An NLP based document classifier java project given the class labels as folder names.
This is a java eclipse project implementation zip of Document Classifier (Coded by me from scratch) which can can classify any type of text documents directly from your email attachments into the following classes:
Research and Development
Software Engineering
Design and Engineering
Analyst QA and Testing
Letters or Essays
Management
Spam or Advertisements.
Enter the email server details in the main.java program and call the test function.
All you have to do is delete the classified files folder and put the documents required to be classified into the test folder and run the main from eclipse. You can find the results in the classified files folder as well as on the console of Eclipse.
Add the labelled folders and documents to the learn folder and call the train function and watch the magic happen.
This software is distributed under Apache License. Please request me before redistributing it. I am not liable for any consequences of using this software.
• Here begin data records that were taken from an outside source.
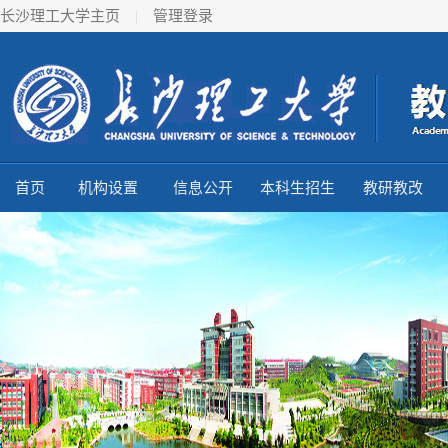
长沙理工大学主页
|
管理登录
首页
机构设置
信息公开
本科生招生
教研教改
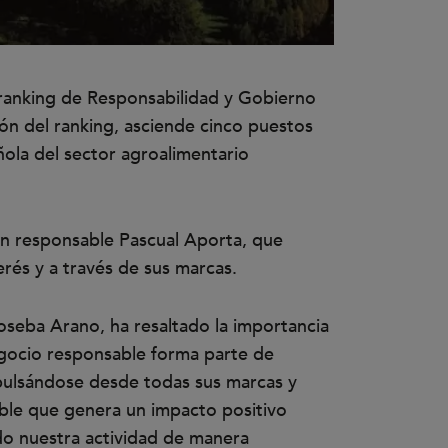
 ranking de Responsabilidad y Gobierno
ón del ranking, asciende cinco puestos
ñola del sector agroalimentario
n responsable Pascual Aporta, que
erés y a través de sus marcas.
oseba Arano, ha resaltado la importancia
gocio responsable forma parte de
mpulsándose desde todas sus marcas y
able que genera un impacto positivo
ndo nuestra actividad de manera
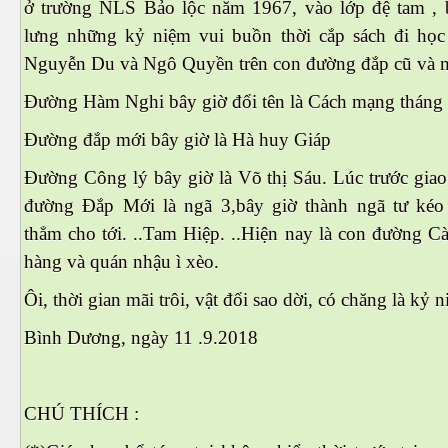
ở trường NLS Bảo lộc năm 1967, vào lớp đệ tam , b
lưng những kỷ niệm vui buồn thời cắp sách đi học
Nguyễn Du và Ngô Quyền trên con đường đắp cũ và 
Đường Hàm Nghi bây giờ đổi tên là Cách mạng tháng
n
Đường đắp mới bây giờ là Hà huy Giáp
Đường Công lý bây giờ là Võ thị Sáu. Lúc trước giao
đường Đắp Mới là ngã 3,bây giờ thành ngã tư kéo
thẳm cho tới. ..Tam Hiệp. ..Hiện nay là con đường C
hàng và quán nhậu ì xèo.
Ôi, thời gian mãi trôi, vật đổi sao dời, có chăng là kỷ 
Bình Dương, ngày 11 .9.2018
CHÚ THÍCH :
Use it by citing this repository along with my email achyutsarmaboggaram@gmail.com and full name Achyut Sarma Boggaram.
You are welcome to fork and send me pull requests.
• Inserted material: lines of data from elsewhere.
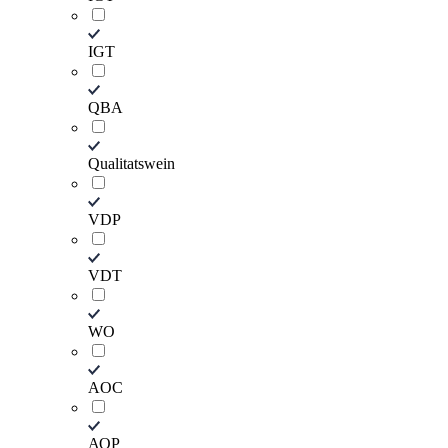
IGТ
QBA
Qualitatswein
VDP
VDT
WO
АOС
АОP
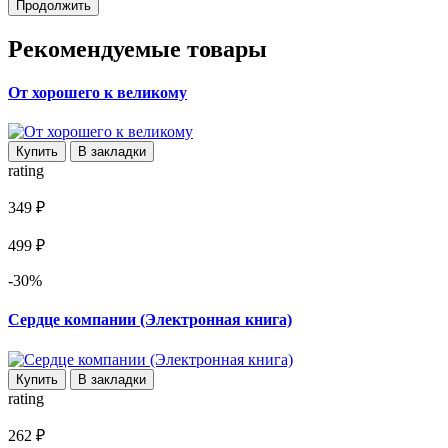
Продолжить
Рекомендуемые товары
От хорошего к великому
Купить
В закладки
rating
349 ₽
499 ₽
-30%
Сердце компании (Электронная книга)
Купить
В закладки
rating
262 ₽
There is a function (code) in main available to directly rip email attachments, filter text documents and convert them to UTF-8 from eclipse.
These classes can be whatever you want them to be
As of now the system is minimally trained with minimal data for demonstration purposes. The system can be trained with as much data as possible (implementation is a scaled up one which can cater the real world needs)
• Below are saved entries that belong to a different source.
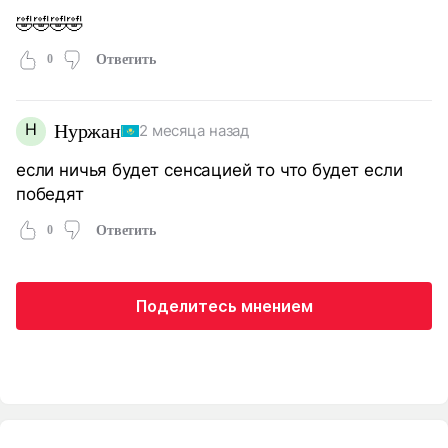
🤣🤣🤣🤣
0
Ответить
Н
Нуржан
2 месяца назад
если ничья будет сенсацией то что будет если
победят
0
Ответить
Поделитесь мнением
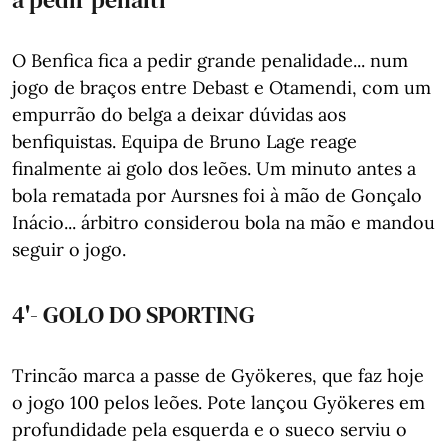
O Benfica fica a pedir grande penalidade... num
jogo de braços entre Debast e Otamendi, com um
empurrão do belga a deixar dúvidas aos
benfiquistas. Equipa de Bruno Lage reage
finalmente ai golo dos leões. Um minuto antes a
bola rematada por Aursnes foi à mão de Gonçalo
Inácio... árbitro considerou bola na mão e mandou
seguir o jogo.
4'- GOLO DO SPORTING
Trincão marca a passe de Gyökeres, que faz hoje
o jogo 100 pelos leões. Pote lançou Gyökeres em
profundidade pela esquerda e o sueco serviu o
To train the system with new data, one needs to delete trained parameters folder and add training documents into learn folder by labeling the classes as sub-folders in which the documents belong to. (See already existing files for examples)
Also this prototype can be easily ported to any number of classes and to any platforms like android and web easily. This system can be easily converted as an applet.
If you want to automate the categories, k means clustering can be done on a huge document corpus before training the classifier.
Here Naive Bayes is used, which is a decent text classifier but any other better classifiers can be used. Please let me know if you need anything else or if I can change anything for better.